Special Report: Evaluating Evidence Supporting a Role for Genetic Markers in Diagnosis, Determining Disease Predisposition, Prognosis, or Predicting Therapeutic Response
Background: While genetic tests are ubiquitous in medicine, evidence that results inform decisions leading to benefit is often lacking.
Objective: To outline a conceptual framework for appraising evidence supporting a role for genetic markers in assessing disease predisposition, diagnosis, and prognosis, or predicting response to therapy.
Method: Important characteristics of evidence are outlined for analytic validity (assay technical performance) and clinical validity (assessing disease predisposition, diagnosis, prognosis, or predict therapeutic response). Aspects of clinical validity are explored including discrimination (e.g., distinguishing individuals who experience some outcome or disease progression from those who do not); calibration (closeness of risk estimates to those observed); relevance of relative effect measures; classification into risk strata by conventional methods followed by reclassification based on additional information provided by a marker; and validation. The interface between evidence and decision frameworks to establish clinical utility is detailed.
Main results: Identifying a genetic marker does not affect morbidity and mortality; however, decisions taken as a result of such testing may. A decision framework allows linking clinical validity to decisions and, subsequently, to benefits and harms or clinical utility. Appraising clinical validity can present challenges. Relative effect measures are of limited use determining the ability of a marker to inform disease predisposition, prognosis, or predicting response to therapy. Risk classification that can inform decision-making can facilitate appraising likely clinical benefit.
A marker must accurately and reliably discriminate—for predisposition, those who will develop disease from those who will not; for diagnosis, those with and without disease; and for prognosis, diseased patients experiencing outcomes of interest from those who will not. Tools or models that include a single or multiple genetic markers should estimate outcome probabilities close to those observed (i.e., well-calibrated). Classification with established tools followed by reclassification using genetic marker(s) with defined risk categories may provide the most informative strategy to convey discrimination. Validation or evidence that the value of a marker is generalizable to other samples and settings is required.
Genetic markers can also be used to predict treatment response.

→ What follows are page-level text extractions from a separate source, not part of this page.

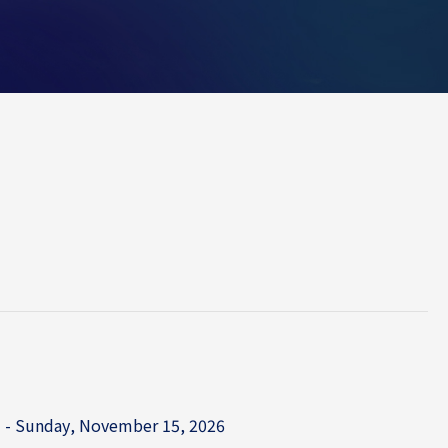
 - Sunday, November 15, 2026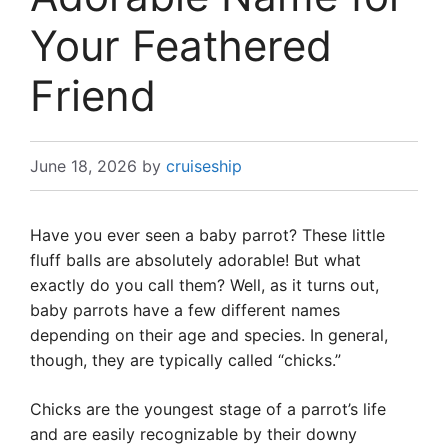
Your Feathered
Friend
June 18, 2026
by
cruiseship
Have you ever seen a baby parrot? These little
fluff balls are absolutely adorable! But what
exactly do you call them? Well, as it turns out,
baby parrots have a few different names
depending on their age and species. In general,
though, they are typically called “chicks.”
Chicks are the youngest stage of a parrot’s life
and are easily recognizable by their downy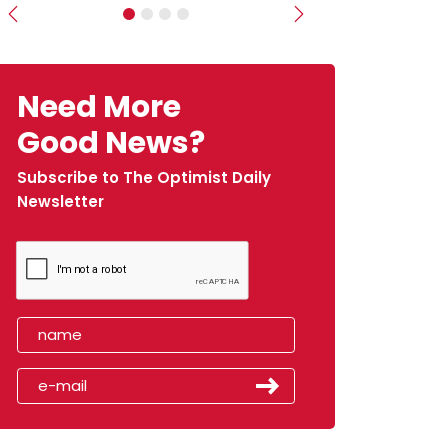
Previous
Next
Need More
Good News?
Subscribe to The Optimist Daily
Newsletter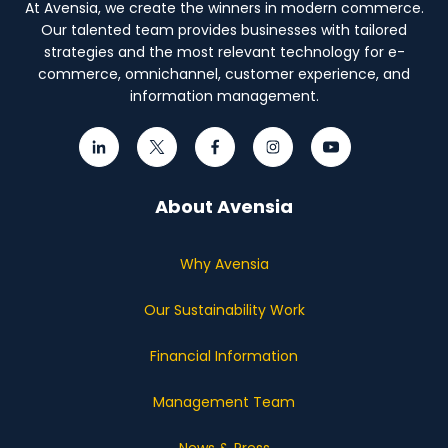
At Avensia, we create the winners in modern commerce.
Our talented team provides businesses with tailored
strategies and the most relevant technology for e-
commerce, omnichannel, customer experience, and
information management.
About Avensia
Why Avensia
Our Sustainability Work
Financial Information
Management Team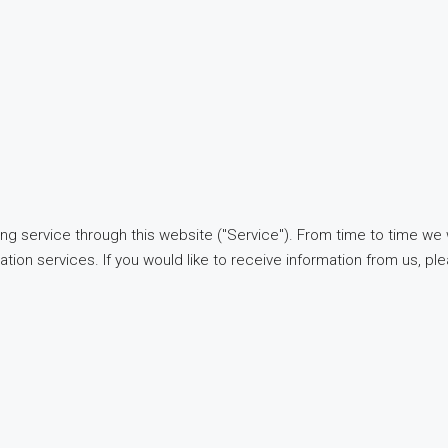
ng service through this website ("Service"). From time to time we 
ation services. If you would like to receive information from us, pl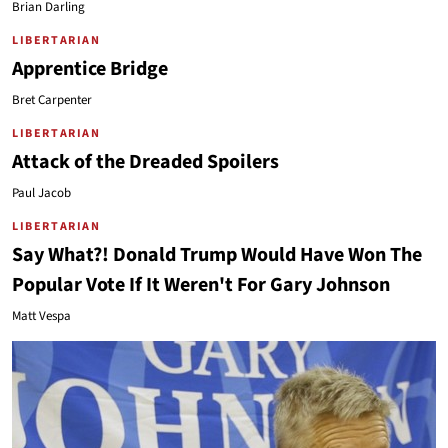
Brian Darling
LIBERTARIAN
Apprentice Bridge
Bret Carpenter
LIBERTARIAN
Attack of the Dreaded Spoilers
Paul Jacob
LIBERTARIAN
Say What?! Donald Trump Would Have Won The
Popular Vote If It Weren't For Gary Johnson
Matt Vespa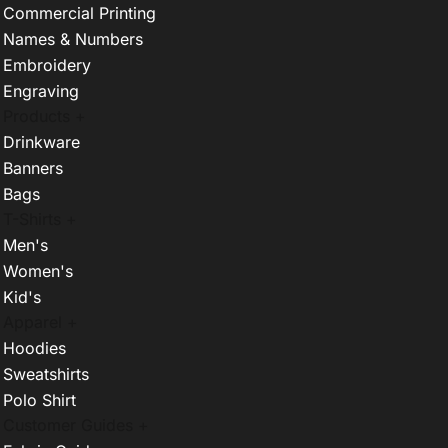
Commercial Printing
Names & Numbers
Embroidery
Engraving
Products +
Drinkware
Banners
Bags
T-Shirts +
Men's
Women's
Kid's
Apparel +
Hoodies
Sweatshirts
Polo Shirt
Customer Guides +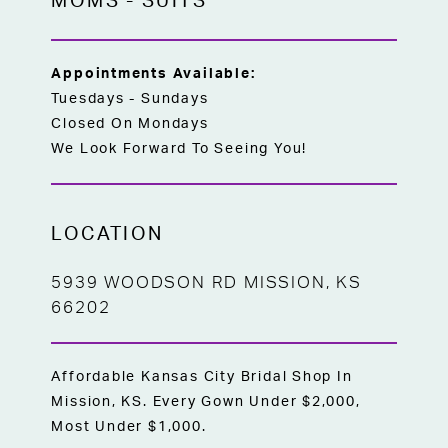
MOMS
-
SUITS
Appointments Available:
Tuesdays - Sundays
Closed On Mondays
We Look Forward To Seeing You!
LOCATION
5939 WOODSON RD MISSION, KS
66202
Affordable Kansas City Bridal Shop In
Mission, KS. Every Gown Under $2,000,
Most Under $1,000.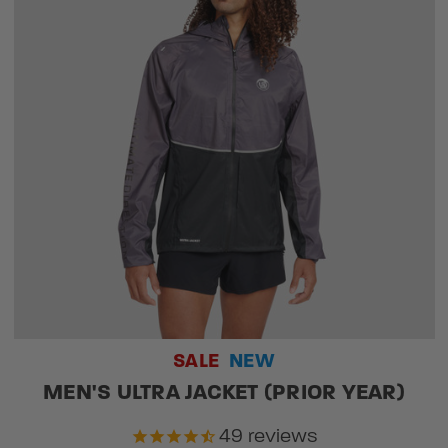
SALE
NEW
MEN'S ULTRA JACKET (PRIOR YEAR)
49
reviews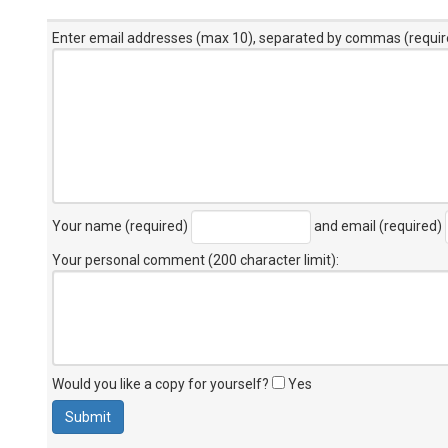
Enter email addresses (max 10), separated by commas (requir
Your name (required)
and email (required)
Your personal comment (200 character limit)
:
Would you like a copy for yourself?
Yes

Methods to assess prediction are similar those used for prognosis but conditional on treatment. Evidence supporting clinical utility for predictive markers is most definitively established in randomized, controlled trial(s) comparing therapy directed by the marker to other strategies.

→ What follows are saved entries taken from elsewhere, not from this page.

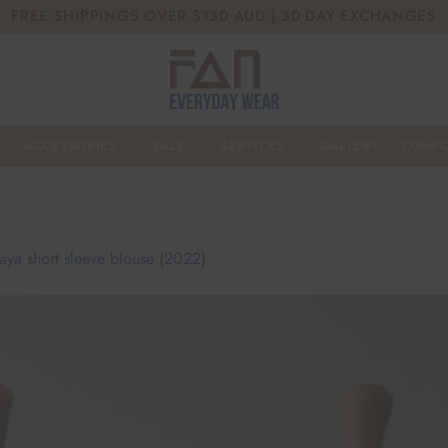
FREE SHIPPINGS OVER $130 AUD | 30 DAY EXCHANGES
ACCESSORIES
SALE
SERVICES
GALLERY
COMFO
aya short sleeve blouse (2022)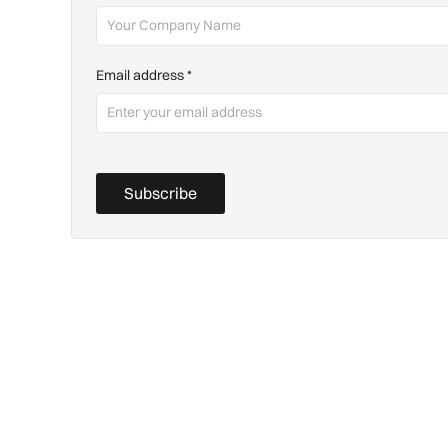
Email address
*
Subscribe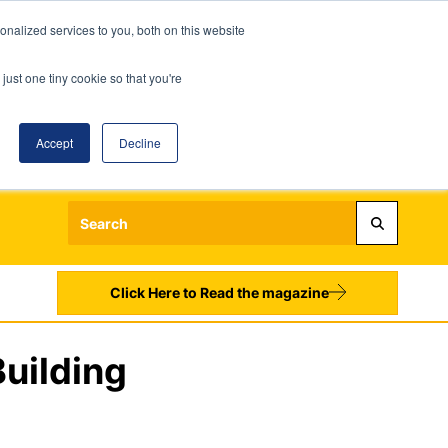
nalized services to you, both on this website
just one tiny cookie so that you're
Accept
Decline
Login
Register
Sign up to our Newsletters
Click Here to Read the magazine
uilding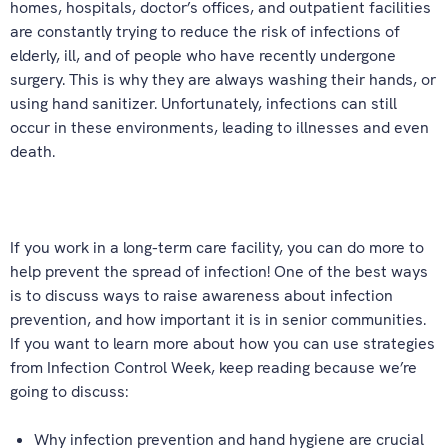
homes, hospitals, doctor’s offices, and outpatient facilities
are constantly trying to reduce the risk of infections of
elderly, ill, and of people who have recently undergone
surgery. This is why they are always washing their hands, or
using hand sanitizer. Unfortunately, infections can still
occur in these environments, leading to illnesses and even
death.
If you work in a long-term care facility, you can do more to
help prevent the spread of infection! One of the best ways
is to discuss ways to raise awareness about infection
prevention, and how important it is in senior communities.
If you want to learn more about how you can use strategies
from Infection Control Week, keep reading because we’re
going to discuss:
Why infection prevention and hand hygiene are crucial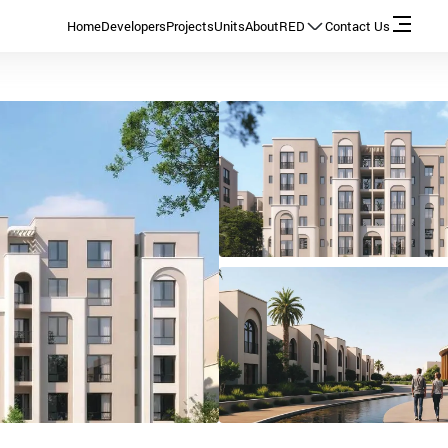
Home
Developers
Projects
Units
About
RED
Contact Us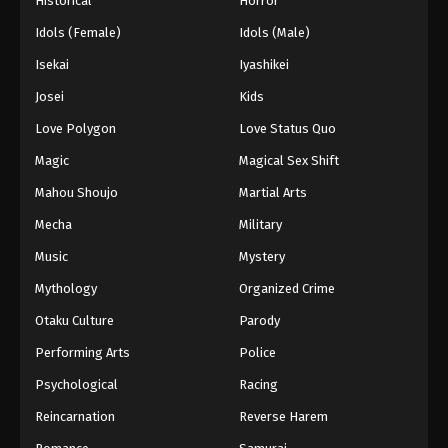
Historical
Horror
Idols (Female)
Idols (Male)
Isekai
Iyashikei
Josei
Kids
Love Polygon
Love Status Quo
Magic
Magical Sex Shift
Mahou Shoujo
Martial Arts
Mecha
Military
Music
Mystery
Mythology
Organized Crime
Otaku Culture
Parody
Performing Arts
Police
Psychological
Racing
Reincarnation
Reverse Harem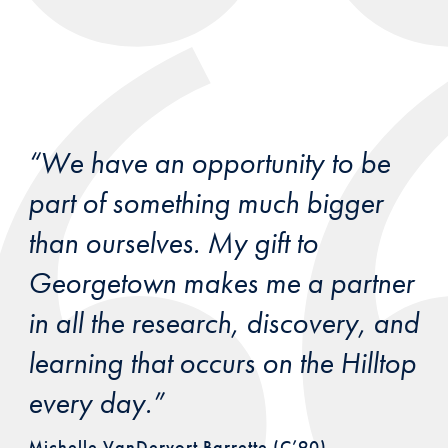
“We have an opportunity to be
part of something much bigger
than ourselves. My gift to
Georgetown makes me a partner
in all the research, discovery, and
learning that occurs on the Hilltop
every day.”
Michelle VanDervort Barrette (C’90)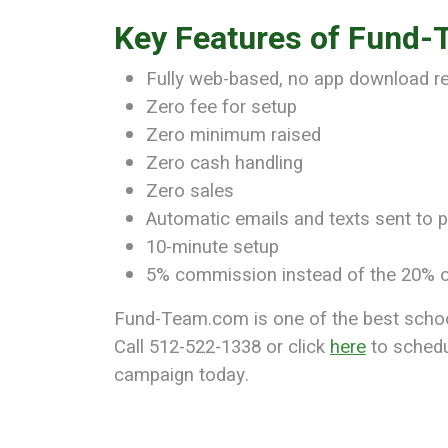
Key Features of Fund
Fully web-based, no app download r
Zero fee for setup
Zero minimum raised
Zero cash handling
Zero sales
Automatic emails and texts sent to p
10-minute setup
5% commission instead of the 20% o
Fund-Team.com is one of the best school 
Call 512-522-1338 or click
here
to schedu
campaign today.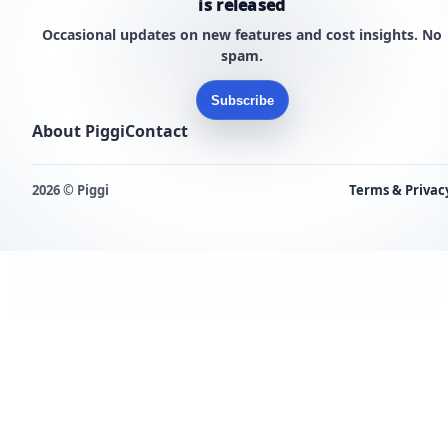
is released
Occasional updates on new features and cost insights. No
spam.
Subscribe
About Piggi
Contact
2026 © Piggi
Terms & Privac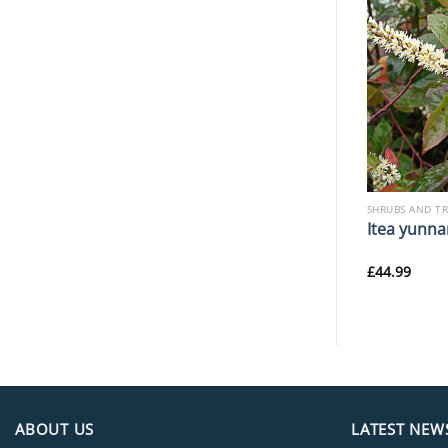
SHRUBS AND TREES
SHRUBS AND T
nica ‘Koshima-
Jasminum humile
Itea yunna
£
64.99
£
44.99
ABOUT US
LATEST NEW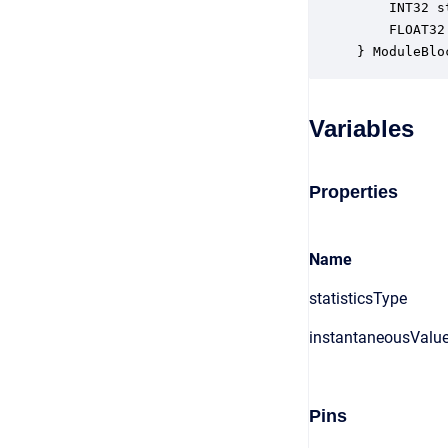
    INT32 s
    FLOAT32
} ModuleBlo
Variables
Properties
Name
statisticsType
instantaneousValu
Pins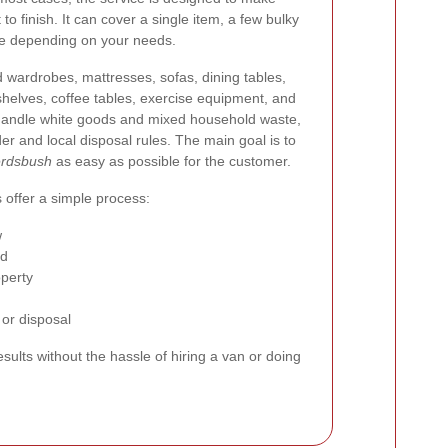
to finish. It can cover a single item, a few bulky
nce depending on your needs.
d wardrobes, mattresses, sofas, dining tables,
okshelves, coffee tables, exercise equipment, and
handle white goods and mixed household waste,
er and local disposal rules. The main goal is to
erdsbush
as easy as possible for the customer.
 offer a simple process:
w
ed
operty
 or disposal
sults without the hassle of hiring a van or doing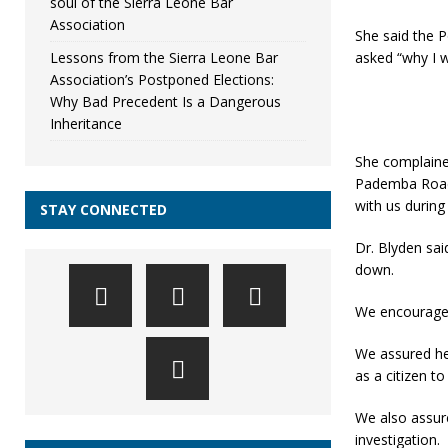
soul of the Sierra Leone Bar
Association
She said the P
Lessons from the Sierra Leone Bar
asked “why I w
Association’s Postponed Elections:
Why Bad Precedent Is a Dangerous
Inheritance
She complained
Pademba Road C
with us durin
STAY CONNECTED
Dr. Blyden sai
down.
We encouraged
We assured her 
as a citizen t
We also assure
investigation.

Benefit (clinical utility) will be most convincing when a genetic test is accurate and improves clinical decision-making. Determining that a net clinical benefit results requires a decision framework informed by evidence from multiple sources.
Conclusions: Evaluating evidence supporting a role for genetic markers in assessing disease predisposition, diagnosis, and prognosis, or predicting response to therapy can be complex. Defining benefit requires demonstrating not only test accuracy (reproducible, reliable, and identifies the outcomes or development of disease of interest) but that test results inform and improve decision-making and relevant health outcomes.